[Data items]
· · ·

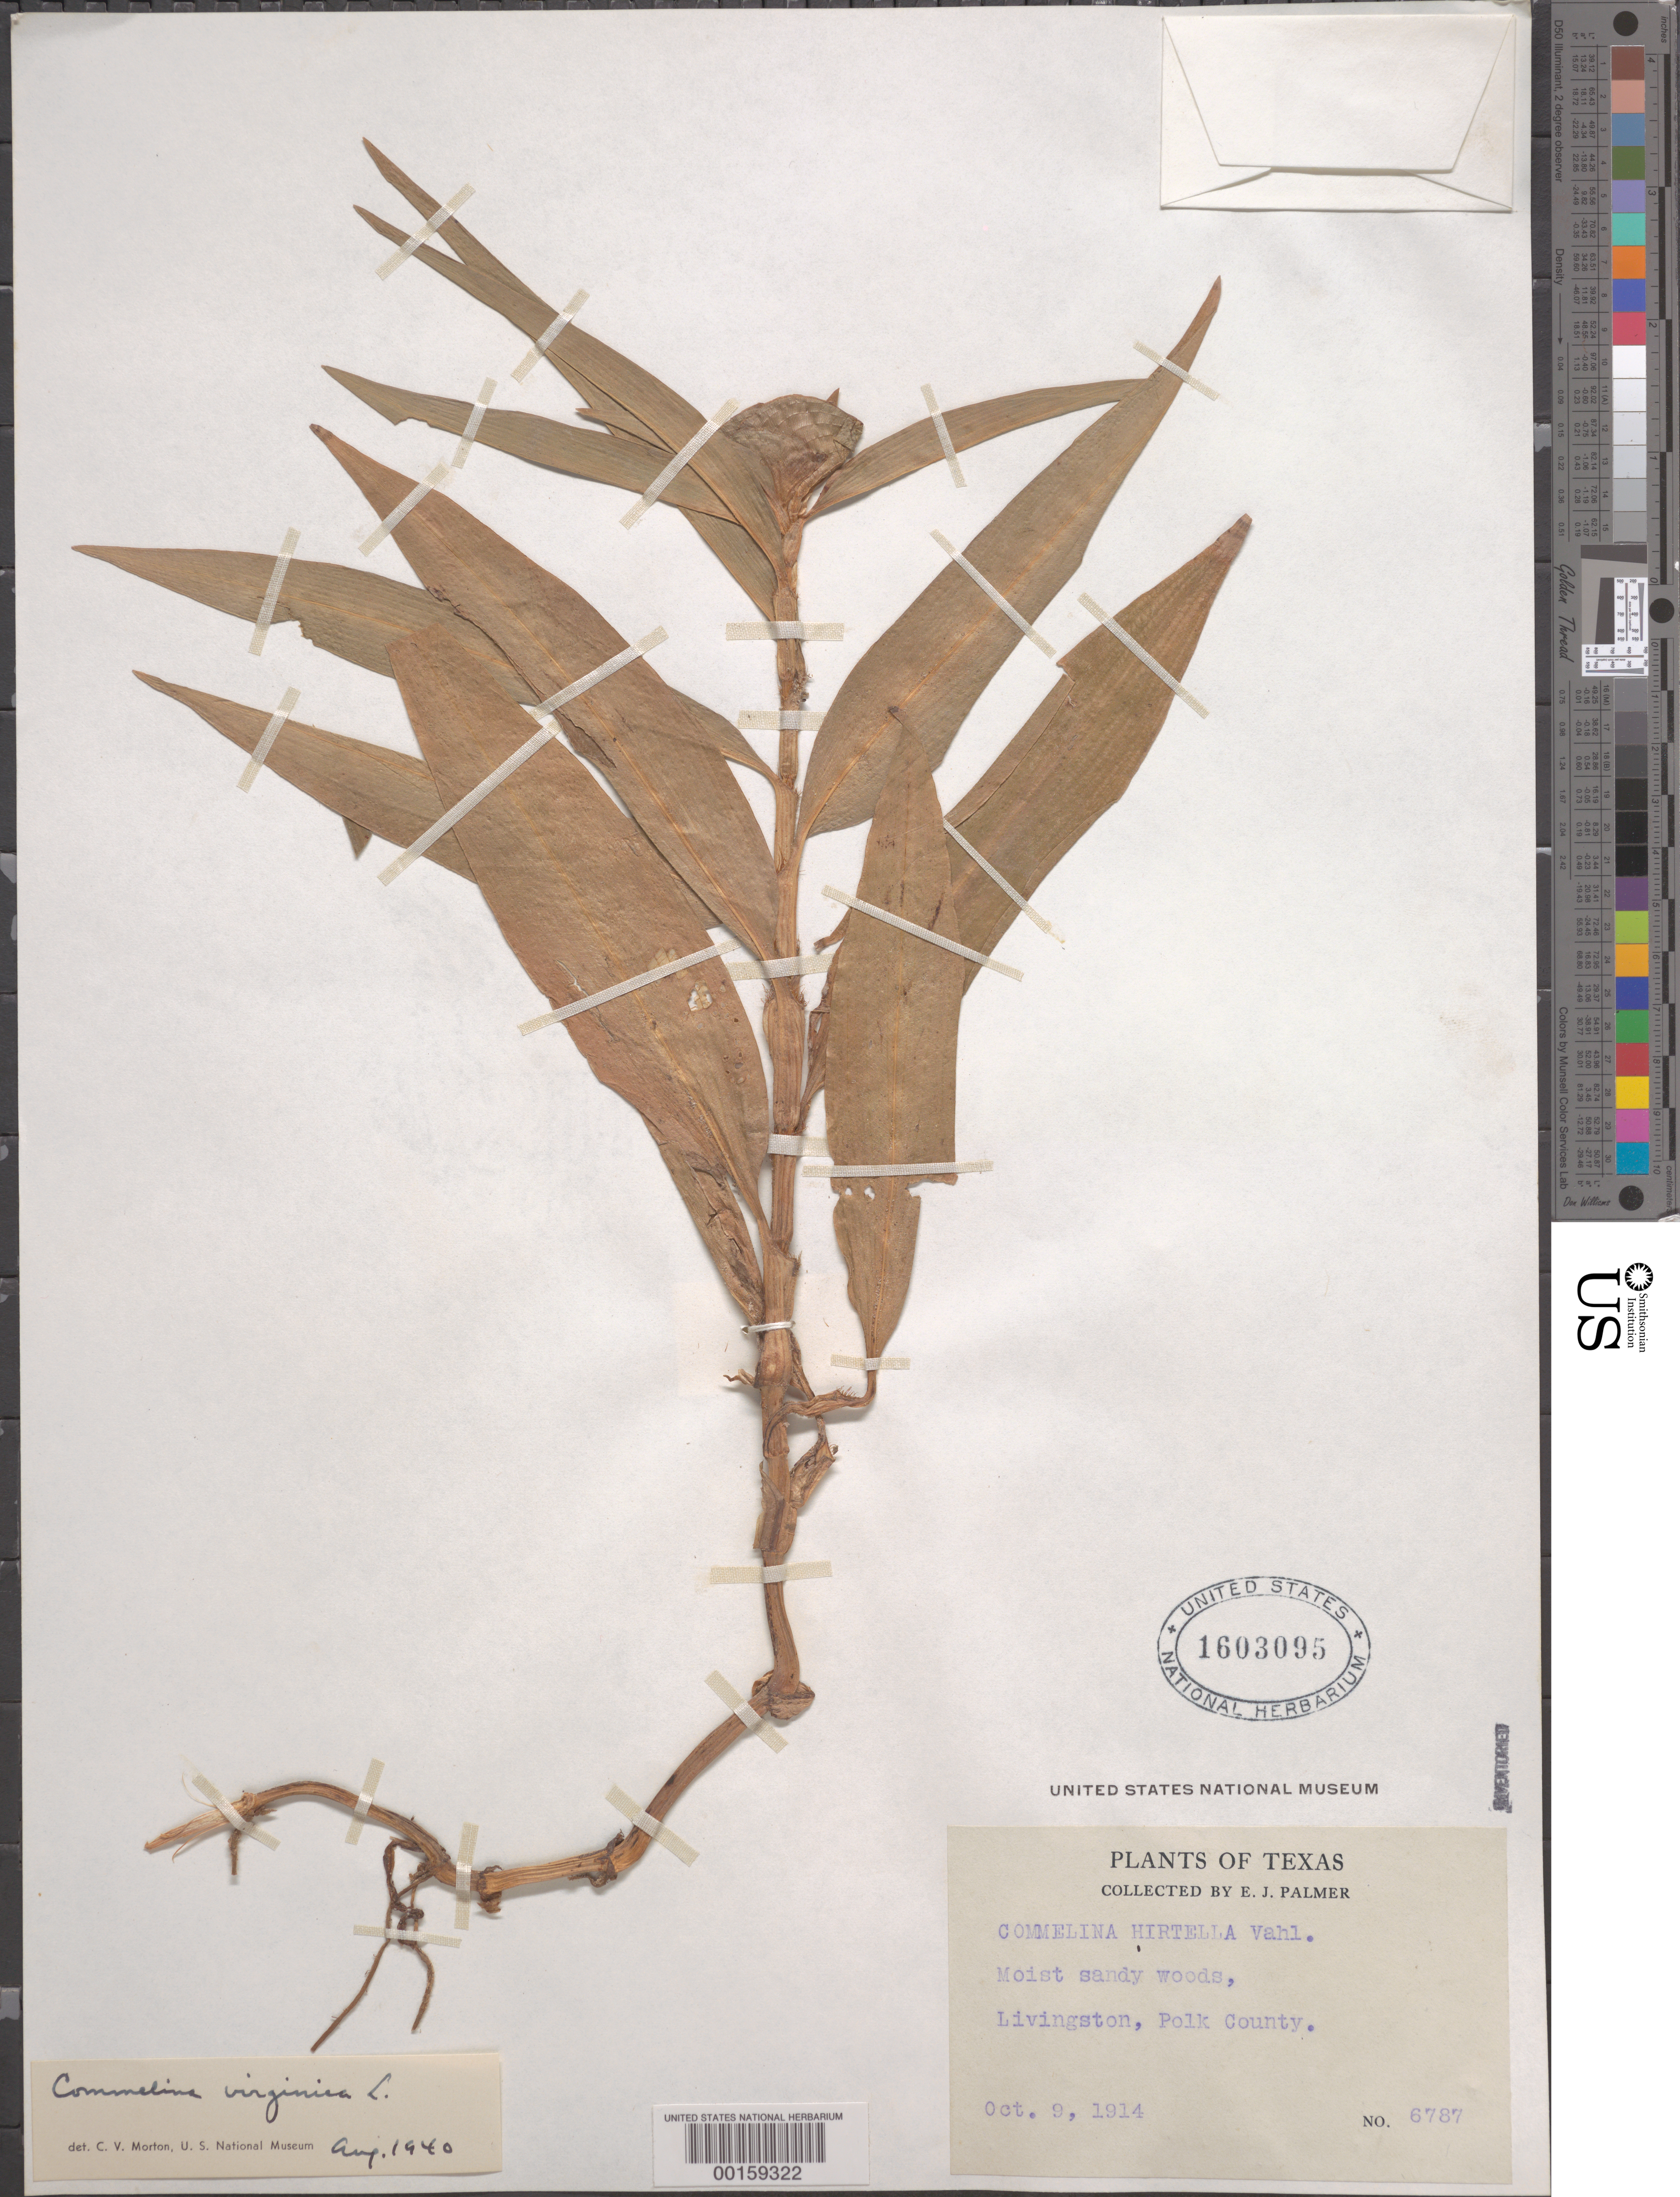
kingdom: Plantae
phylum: Tracheophyta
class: Liliopsida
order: Commelinales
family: Commelinaceae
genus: Commelina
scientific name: Commelina virginica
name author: L.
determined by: Morton, C. V.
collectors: E. J. Palmer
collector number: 6787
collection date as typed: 09 Oct 1914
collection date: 1914-10-09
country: United States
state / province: Texas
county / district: Polk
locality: Livingston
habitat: Moist, sandy woods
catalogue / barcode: US 1603095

· · ·

OBJECTIVE - Copy every line of the records above word for word, leaving out the pictures.

RESPONSE TO THE EXERCISE -
kingdom: Plantae
phylum: Tracheophyta
class: Liliopsida
order: Commelinales
family: Commelinaceae
genus: Commelina
scientific name: Commelina virginica
name author: L.
determined by: Morton, C. V.
collectors: E. J. Palmer
collector number: 6787
collection date as typed: 09 Oct 1914
collection date: 1914-10-09
country: United States
state / province: Texas
county / district: Polk
locality: Livingston
habitat: Moist, sandy woods
catalogue / barcode: US 1603095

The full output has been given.